Batuhan: Damaged loyalty

“MORE and more, employees define loyalty as it pertains to the job at hand. They are hired to perform specific tasks and will learn and do them the very best they can. Once they feel they have mastered this role, they will seek out a new opportunity in order to have more responsibility and/or higher wages. The mentality is, “You pay me to do X, I do X, and we are even.” Whether the next step comes from within their current organization or they have to make a move, they have fulfilled their obligation and were loyal in doing so. Hence, whether one works for a company 10 years or 10 months, they consider that “loyal.”

The workplace has become transactional for the employee. More and more workers are taking the view (and rightfully so) that they are the sole drivers of their own careers. The concept of climbing the corporate ladder leaves too much of that control in the hands of others. In the traditional corporate ladder model, growth (either in skills, leadership or compensation) can be too easily hindered.” (Peter K. Murdock, “The New Reality Of Employee Loyalty,” Forbes Magazine, Dec. 28, 2017)

During the phenomenal boom years of the Japanese economy, a great deal of their success was attributed on the degree of loyalty that the workers had to their companies.

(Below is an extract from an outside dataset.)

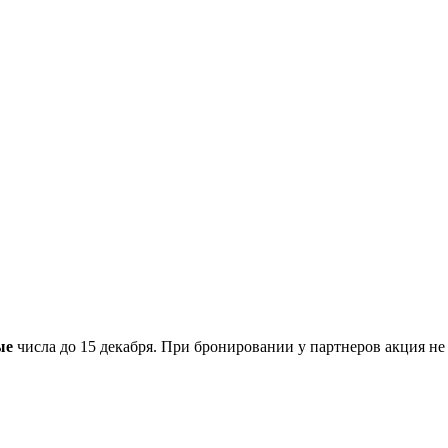
ые
числа до 15 декабря. При бронировании у партнеров акция не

Much was made of workers who were practically “lifers,” starting their jobs with one company, and staying there until they retired. It wasn’t just in the cradle to grave career culture where this loyalty was most visible, but also in the work ethic of the employees. Without thought to personal comfort or benefit, workers routinely stayed behind after their shifts to complete their tasks, often doing so without added compensation. The consequence was unprecedented quality and productivity of Japanese companies which led to their dominance in their respective fields, for pretty much most of the 1980s until the turn of the millennium.

Corporate loyalty, to be sure, was not just a one-way street. It was cultivated and nurtured by Japanese companies showing the same mutual attitude towards their people as well.

Remarkable stories abound of companies at that time holding on to their workers during periods of economic downturn, where businesses in other countries would respond by laying off members of their workforce in the thousands. American companies, for instance, were well-known for this. Every time any business went into any sort of trouble, you can be sure that one of the predictable countermeasures would involve some sort of reduction in the workforce, to cut down on costs.

Just about a generation into the third millennium, the concept of loyalty in the workplace has turned on its head. As the piece from Forbes above attests, relationship-based loyalty has pretty much made way for situational or transactional loyalty. Only as long as both parties mutually benefit each other does “loyalty” exist. Absent this, and the whole relationship falls apart.

United States President Donald Trump, a businessman and now most powerful politician in the world, best exemplifies how this transactional type of loyalty works in practice.

Last week, in a move that was never before seen in US foreign diplomacy, the President single-handedly decided to pull American troops out of the Syrian-Turkish border, effectively abandoning the Kurds, the US’ loyal allies in the fight against Isis, to the mercy of Turkish forces hell-bent on wiping them out from the face of the earth. With the transaction (fighting Isis) effectively over, Trump feels no more loyalty to his former allies, their past sacrifices be damned.

There is a postscript to this, however, that the President has not taken into account. Once damaged, loyalty is notoriously difficult to repair.